▸ INFORMATION GIVEN
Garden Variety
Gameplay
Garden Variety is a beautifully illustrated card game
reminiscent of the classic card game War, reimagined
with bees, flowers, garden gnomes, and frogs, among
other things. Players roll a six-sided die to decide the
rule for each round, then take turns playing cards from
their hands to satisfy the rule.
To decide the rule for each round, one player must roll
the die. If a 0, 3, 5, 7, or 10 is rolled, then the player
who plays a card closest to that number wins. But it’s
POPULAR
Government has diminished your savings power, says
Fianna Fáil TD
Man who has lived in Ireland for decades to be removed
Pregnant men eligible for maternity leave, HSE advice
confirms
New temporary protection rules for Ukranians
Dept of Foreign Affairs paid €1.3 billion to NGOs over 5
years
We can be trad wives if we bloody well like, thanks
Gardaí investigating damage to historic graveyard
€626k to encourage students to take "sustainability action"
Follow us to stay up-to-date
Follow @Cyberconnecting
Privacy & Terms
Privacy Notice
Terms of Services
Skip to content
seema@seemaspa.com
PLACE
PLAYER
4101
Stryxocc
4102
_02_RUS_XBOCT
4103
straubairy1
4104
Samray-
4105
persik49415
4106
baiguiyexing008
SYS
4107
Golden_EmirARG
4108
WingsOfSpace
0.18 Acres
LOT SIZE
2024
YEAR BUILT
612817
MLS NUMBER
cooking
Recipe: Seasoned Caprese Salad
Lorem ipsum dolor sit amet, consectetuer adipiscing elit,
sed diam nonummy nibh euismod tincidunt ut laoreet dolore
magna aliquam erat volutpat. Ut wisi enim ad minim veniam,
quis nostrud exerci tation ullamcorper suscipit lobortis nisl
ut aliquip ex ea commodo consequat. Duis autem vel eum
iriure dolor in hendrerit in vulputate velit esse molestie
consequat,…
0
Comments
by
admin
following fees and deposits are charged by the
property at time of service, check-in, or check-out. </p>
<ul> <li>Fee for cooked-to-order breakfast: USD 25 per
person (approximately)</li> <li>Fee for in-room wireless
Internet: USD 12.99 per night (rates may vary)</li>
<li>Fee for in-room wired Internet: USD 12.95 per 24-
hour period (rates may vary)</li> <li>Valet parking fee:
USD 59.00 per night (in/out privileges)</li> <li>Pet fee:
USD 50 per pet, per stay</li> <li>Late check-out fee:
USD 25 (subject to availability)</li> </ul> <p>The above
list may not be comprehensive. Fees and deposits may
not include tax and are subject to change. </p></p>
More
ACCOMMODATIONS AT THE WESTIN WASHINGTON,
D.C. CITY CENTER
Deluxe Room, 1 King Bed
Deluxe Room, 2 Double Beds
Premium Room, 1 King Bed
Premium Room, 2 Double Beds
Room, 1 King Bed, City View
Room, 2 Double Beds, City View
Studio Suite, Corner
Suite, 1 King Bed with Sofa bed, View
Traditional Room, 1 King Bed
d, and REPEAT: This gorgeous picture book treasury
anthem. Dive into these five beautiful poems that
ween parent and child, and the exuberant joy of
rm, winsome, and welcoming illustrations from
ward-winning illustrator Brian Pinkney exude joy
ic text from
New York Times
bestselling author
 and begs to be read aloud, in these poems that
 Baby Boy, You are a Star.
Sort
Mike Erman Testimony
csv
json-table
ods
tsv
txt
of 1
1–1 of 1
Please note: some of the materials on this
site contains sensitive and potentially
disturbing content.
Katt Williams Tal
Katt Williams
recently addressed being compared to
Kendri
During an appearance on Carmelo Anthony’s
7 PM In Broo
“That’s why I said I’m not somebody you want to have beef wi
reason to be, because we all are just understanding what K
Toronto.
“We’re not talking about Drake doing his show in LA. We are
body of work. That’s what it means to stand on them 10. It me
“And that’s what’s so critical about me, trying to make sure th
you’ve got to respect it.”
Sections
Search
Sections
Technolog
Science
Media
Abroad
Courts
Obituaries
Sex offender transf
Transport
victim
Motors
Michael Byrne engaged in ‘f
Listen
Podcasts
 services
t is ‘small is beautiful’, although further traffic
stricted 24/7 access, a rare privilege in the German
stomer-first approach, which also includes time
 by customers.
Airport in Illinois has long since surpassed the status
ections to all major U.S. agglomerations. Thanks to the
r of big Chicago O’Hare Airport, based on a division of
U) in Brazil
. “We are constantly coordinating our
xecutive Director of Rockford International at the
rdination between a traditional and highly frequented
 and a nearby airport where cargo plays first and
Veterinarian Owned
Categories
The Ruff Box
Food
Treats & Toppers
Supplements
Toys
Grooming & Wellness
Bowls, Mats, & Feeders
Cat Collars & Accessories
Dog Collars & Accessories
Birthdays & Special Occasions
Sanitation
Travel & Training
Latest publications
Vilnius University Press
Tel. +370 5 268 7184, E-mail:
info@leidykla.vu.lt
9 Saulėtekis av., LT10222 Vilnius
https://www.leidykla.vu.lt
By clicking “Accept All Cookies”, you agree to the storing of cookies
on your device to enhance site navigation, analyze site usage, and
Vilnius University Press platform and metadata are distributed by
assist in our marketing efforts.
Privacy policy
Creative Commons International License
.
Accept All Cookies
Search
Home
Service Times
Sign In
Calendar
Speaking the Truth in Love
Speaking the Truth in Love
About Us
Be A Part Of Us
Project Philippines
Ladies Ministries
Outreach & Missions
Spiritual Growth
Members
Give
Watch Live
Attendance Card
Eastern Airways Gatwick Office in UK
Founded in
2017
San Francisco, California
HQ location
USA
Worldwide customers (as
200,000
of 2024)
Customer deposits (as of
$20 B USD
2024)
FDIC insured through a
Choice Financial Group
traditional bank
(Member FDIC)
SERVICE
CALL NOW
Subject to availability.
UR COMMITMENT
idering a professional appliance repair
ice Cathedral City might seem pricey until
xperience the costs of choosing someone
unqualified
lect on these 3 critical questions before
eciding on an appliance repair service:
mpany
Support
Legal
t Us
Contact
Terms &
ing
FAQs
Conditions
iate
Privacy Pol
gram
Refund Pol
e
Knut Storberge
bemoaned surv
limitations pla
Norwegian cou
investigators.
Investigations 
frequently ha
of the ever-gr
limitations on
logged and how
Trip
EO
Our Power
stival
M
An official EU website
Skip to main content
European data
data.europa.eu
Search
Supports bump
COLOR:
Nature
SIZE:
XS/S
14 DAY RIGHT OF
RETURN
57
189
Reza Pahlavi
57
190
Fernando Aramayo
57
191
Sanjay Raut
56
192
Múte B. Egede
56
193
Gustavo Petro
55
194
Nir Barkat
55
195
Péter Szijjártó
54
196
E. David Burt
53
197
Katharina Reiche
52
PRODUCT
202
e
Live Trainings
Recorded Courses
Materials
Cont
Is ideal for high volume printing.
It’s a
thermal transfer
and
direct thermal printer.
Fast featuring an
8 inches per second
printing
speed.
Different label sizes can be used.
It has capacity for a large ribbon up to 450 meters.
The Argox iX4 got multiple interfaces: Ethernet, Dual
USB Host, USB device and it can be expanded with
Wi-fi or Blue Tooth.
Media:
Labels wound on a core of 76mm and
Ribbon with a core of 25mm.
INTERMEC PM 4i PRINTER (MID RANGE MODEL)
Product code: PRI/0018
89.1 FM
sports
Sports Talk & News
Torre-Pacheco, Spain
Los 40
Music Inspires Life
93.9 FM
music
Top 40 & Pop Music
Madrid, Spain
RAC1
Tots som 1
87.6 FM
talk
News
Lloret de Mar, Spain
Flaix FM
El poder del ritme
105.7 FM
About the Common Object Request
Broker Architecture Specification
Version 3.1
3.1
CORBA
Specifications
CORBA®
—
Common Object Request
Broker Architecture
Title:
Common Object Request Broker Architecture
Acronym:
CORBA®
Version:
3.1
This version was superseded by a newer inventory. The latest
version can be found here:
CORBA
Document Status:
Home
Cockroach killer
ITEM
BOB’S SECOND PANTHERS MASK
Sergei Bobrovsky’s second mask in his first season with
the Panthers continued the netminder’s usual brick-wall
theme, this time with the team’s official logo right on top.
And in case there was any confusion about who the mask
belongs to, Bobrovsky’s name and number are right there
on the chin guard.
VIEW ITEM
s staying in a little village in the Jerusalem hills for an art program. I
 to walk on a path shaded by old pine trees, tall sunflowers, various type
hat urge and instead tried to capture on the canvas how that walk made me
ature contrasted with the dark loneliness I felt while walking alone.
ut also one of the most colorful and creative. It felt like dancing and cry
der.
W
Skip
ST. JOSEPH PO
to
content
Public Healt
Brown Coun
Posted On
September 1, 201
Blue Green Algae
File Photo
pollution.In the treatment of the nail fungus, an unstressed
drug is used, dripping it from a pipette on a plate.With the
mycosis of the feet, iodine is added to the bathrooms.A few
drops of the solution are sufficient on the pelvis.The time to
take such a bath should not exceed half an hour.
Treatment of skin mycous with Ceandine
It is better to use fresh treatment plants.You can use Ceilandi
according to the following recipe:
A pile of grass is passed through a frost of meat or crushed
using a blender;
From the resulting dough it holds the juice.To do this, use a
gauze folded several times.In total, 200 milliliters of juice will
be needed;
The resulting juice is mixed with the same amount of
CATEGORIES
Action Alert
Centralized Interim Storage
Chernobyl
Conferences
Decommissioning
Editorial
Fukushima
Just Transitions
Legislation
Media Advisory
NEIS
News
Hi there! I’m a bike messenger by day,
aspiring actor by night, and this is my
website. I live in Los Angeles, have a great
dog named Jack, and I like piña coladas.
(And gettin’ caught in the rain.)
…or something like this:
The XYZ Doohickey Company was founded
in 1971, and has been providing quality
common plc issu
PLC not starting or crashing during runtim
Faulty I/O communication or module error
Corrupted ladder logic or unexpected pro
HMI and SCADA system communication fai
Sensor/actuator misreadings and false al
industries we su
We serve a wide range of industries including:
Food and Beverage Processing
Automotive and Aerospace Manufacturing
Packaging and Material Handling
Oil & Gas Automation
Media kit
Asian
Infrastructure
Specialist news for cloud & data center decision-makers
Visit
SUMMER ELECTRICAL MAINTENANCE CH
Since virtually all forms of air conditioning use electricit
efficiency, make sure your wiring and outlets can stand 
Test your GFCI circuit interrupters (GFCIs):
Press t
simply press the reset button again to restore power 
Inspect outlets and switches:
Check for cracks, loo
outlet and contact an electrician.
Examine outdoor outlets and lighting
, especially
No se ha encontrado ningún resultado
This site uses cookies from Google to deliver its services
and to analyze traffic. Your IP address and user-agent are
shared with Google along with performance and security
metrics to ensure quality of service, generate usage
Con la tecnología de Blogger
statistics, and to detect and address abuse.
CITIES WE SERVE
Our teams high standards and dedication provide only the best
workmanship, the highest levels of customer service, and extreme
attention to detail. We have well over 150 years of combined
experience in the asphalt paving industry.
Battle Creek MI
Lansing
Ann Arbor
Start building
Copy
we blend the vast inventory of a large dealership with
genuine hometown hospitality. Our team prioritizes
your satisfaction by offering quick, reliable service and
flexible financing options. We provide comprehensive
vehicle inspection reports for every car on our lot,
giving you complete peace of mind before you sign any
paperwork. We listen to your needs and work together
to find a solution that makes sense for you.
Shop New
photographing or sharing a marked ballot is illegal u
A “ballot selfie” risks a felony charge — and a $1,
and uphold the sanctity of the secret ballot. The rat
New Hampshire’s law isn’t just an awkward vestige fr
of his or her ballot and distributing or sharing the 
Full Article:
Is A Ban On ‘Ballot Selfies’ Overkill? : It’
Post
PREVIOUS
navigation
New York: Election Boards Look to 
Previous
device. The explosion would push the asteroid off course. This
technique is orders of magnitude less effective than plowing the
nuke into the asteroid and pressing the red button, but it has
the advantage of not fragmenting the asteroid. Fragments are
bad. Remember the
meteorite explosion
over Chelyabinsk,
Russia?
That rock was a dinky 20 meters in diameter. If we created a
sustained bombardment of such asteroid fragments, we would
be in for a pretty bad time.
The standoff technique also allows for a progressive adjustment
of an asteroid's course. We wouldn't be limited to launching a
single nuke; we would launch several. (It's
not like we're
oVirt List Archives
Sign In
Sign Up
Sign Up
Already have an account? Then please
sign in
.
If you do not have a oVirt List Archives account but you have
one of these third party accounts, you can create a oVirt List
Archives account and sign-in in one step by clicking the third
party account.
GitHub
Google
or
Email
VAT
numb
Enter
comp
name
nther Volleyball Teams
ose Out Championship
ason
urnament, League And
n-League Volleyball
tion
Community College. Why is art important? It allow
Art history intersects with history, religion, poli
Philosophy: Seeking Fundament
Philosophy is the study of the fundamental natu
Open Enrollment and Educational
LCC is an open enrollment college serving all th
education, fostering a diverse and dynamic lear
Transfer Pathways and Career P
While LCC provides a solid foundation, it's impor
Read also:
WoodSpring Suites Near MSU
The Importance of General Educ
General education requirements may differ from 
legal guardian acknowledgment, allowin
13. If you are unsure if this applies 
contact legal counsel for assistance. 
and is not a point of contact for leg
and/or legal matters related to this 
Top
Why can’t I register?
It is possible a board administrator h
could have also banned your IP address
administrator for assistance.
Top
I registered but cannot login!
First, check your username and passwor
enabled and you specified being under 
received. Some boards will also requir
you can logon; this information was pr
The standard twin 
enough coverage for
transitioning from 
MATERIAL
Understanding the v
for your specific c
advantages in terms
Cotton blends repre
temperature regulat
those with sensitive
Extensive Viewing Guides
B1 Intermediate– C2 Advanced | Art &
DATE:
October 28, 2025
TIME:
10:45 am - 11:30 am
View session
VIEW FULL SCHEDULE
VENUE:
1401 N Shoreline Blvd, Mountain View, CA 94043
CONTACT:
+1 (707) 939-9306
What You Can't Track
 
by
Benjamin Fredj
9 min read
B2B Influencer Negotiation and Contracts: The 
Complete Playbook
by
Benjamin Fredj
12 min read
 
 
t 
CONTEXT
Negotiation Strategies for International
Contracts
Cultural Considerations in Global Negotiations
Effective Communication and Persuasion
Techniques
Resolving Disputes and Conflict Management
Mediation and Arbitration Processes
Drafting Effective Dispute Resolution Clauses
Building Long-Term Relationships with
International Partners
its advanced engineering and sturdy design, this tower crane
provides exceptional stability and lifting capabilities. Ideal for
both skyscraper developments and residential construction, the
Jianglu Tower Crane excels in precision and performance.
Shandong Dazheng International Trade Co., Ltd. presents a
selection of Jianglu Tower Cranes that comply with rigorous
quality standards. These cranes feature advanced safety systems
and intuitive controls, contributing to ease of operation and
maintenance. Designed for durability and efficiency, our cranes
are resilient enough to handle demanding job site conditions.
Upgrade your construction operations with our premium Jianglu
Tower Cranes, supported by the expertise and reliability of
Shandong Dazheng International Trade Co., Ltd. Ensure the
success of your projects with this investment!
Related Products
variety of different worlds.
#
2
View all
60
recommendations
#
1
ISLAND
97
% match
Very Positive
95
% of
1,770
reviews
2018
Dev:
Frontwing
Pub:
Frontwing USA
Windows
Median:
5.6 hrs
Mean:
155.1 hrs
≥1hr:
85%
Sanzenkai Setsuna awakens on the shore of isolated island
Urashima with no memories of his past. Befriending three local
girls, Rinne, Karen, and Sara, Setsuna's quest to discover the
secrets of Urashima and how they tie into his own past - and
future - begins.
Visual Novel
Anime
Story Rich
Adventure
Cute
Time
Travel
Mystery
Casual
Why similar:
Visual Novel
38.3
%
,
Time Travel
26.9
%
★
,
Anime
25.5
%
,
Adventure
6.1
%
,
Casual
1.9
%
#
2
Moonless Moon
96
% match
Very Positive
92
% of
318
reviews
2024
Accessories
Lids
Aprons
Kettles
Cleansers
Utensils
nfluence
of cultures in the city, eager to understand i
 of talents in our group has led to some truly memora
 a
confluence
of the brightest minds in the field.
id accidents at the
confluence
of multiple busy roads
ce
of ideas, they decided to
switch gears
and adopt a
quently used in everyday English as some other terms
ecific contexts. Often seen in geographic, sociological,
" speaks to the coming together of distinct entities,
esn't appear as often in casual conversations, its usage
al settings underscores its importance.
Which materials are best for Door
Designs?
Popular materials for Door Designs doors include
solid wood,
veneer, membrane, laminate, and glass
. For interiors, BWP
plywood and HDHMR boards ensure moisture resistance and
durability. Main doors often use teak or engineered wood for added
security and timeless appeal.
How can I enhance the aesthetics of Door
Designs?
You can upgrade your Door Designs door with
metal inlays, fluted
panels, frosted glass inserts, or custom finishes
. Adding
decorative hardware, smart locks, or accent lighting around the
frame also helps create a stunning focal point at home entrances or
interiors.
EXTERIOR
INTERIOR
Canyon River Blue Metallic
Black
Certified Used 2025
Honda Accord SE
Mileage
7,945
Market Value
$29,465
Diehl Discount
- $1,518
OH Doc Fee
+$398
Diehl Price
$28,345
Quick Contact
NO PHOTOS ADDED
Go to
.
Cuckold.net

▸ HOW TO COMPLETE THIS TASK
Please make an exact copy of the lines above from the line with "anthem. Dive into" through the line with "body of work.", both ends included.

▸ WRITTEN ANSWER
anthem. Dive into these five beautiful poems that
ween parent and child, and the exuberant joy of
rm, winsome, and welcoming illustrations from
ward-winning illustrator Brian Pinkney exude joy
ic text from
New York Times
bestselling author
 and begs to be read aloud, in these poems that
 Baby Boy, You are a Star.
Sort
Mike Erman Testimony
csv
json-table
ods
tsv
txt
of 1
1–1 of 1
Please note: some of the materials on this
site contains sensitive and potentially
disturbing content.
Katt Williams Tal
Katt Williams
recently addressed being compared to
Kendri
During an appearance on Carmelo Anthony’s
7 PM In Broo
“That’s why I said I’m not somebody you want to have beef wi
reason to be, because we all are just understanding what K
Toronto.
“We’re not talking about Drake doing his show in LA. We are
body of work. That’s what it means to stand on them 10. It me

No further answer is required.